YOUR INSTRUCTIONS => Please write out every line of the rows below, character for character, keeping the original line breaks.

SOURCE RECORDS =>
+++

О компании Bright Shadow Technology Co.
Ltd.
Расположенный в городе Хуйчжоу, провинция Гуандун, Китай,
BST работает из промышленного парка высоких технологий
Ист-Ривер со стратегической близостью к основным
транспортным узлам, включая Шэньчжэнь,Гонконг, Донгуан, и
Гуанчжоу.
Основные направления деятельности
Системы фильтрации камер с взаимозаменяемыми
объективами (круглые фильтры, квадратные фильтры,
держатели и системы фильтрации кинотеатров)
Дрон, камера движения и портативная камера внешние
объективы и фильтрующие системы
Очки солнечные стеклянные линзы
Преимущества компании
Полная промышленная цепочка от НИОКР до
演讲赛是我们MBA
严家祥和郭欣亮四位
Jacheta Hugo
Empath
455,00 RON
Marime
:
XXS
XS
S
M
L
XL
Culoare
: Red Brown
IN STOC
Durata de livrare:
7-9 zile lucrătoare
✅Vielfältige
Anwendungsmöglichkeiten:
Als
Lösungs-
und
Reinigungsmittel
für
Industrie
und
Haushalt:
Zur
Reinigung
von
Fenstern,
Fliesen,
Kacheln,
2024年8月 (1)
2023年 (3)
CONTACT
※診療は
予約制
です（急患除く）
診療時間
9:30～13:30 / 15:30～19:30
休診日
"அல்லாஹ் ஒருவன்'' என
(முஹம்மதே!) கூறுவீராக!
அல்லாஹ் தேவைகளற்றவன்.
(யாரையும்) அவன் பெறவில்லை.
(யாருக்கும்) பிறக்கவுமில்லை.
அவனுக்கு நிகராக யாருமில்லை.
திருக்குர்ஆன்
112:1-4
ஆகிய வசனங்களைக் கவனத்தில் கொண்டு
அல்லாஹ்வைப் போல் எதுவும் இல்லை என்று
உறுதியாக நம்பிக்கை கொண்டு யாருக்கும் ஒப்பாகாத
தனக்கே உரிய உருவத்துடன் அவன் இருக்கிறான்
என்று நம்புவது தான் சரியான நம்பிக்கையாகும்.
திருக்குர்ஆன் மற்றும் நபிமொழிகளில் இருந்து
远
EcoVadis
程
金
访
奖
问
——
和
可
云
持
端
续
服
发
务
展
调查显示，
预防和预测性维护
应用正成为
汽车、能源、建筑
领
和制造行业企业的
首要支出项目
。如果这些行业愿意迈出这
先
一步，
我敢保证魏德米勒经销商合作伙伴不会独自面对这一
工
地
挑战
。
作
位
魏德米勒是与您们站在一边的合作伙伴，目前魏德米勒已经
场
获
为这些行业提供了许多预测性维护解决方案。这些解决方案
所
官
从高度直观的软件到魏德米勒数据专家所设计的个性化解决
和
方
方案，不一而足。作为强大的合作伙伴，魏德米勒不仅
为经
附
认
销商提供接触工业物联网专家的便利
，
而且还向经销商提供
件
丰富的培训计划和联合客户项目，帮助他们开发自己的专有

+++

EXERCISE RESPONSE =>
О компании Bright Shadow Technology Co.
Ltd.
Расположенный в городе Хуйчжоу, провинция Гуандун, Китай,
BST работает из промышленного парка высоких технологий
Ист-Ривер со стратегической близостью к основным
транспортным узлам, включая Шэньчжэнь,Гонконг, Донгуан, и
Гуанчжоу.
Основные направления деятельности
Системы фильтрации камер с взаимозаменяемыми
объективами (круглые фильтры, квадратные фильтры,
держатели и системы фильтрации кинотеатров)
Дрон, камера движения и портативная камера внешние
объективы и фильтрующие системы
Очки солнечные стеклянные линзы
Преимущества компании
Полная промышленная цепочка от НИОКР до
演讲赛是我们MBA
严家祥和郭欣亮四位
Jacheta Hugo
Empath
455,00 RON
Marime
:
XXS
XS
S
M
L
XL
Culoare
: Red Brown
IN STOC
Durata de livrare:
7-9 zile lucrătoare
✅Vielfältige
Anwendungsmöglichkeiten:
Als
Lösungs-
und
Reinigungsmittel
für
Industrie
und
Haushalt:
Zur
Reinigung
von
Fenstern,
Fliesen,
Kacheln,
2024年8月 (1)
2023年 (3)
CONTACT
※診療は
予約制
です（急患除く）
診療時間
9:30～13:30 / 15:30～19:30
休診日
"அல்லாஹ் ஒருவன்'' என
(முஹம்மதே!) கூறுவீராக!
அல்லாஹ் தேவைகளற்றவன்.
(யாரையும்) அவன் பெறவில்லை.
(யாருக்கும்) பிறக்கவுமில்லை.
அவனுக்கு நிகராக யாருமில்லை.
திருக்குர்ஆன்
112:1-4
ஆகிய வசனங்களைக் கவனத்தில் கொண்டு
அல்லாஹ்வைப் போல் எதுவும் இல்லை என்று
உறுதியாக நம்பிக்கை கொண்டு யாருக்கும் ஒப்பாகாத
தனக்கே உரிய உருவத்துடன் அவன் இருக்கிறான்
என்று நம்புவது தான் சரியான நம்பிக்கையாகும்.
திருக்குர்ஆன் மற்றும் நபிமொழிகளில் இருந்து
远
EcoVadis
程
金
访
奖
问
——
和
可
云
持
端
续
服
发
务
展
调查显示，
预防和预测性维护
应用正成为
汽车、能源、建筑
领
和制造行业企业的
首要支出项目
。如果这些行业愿意迈出这
先
一步，
我敢保证魏德米勒经销商合作伙伴不会独自面对这一
工
地
挑战
。
作
位
魏德米勒是与您们站在一边的合作伙伴，目前魏德米勒已经
场
获
为这些行业提供了许多预测性维护解决方案。这些解决方案
所
官
从高度直观的软件到魏德米勒数据专家所设计的个性化解决
和
方
方案，不一而足。作为强大的合作伙伴，魏德米勒不仅
为经
附
认
销商提供接触工业物联网专家的便利
，
而且还向经销商提供
件
丰富的培训计划和联合客户项目，帮助他们开发自己的专有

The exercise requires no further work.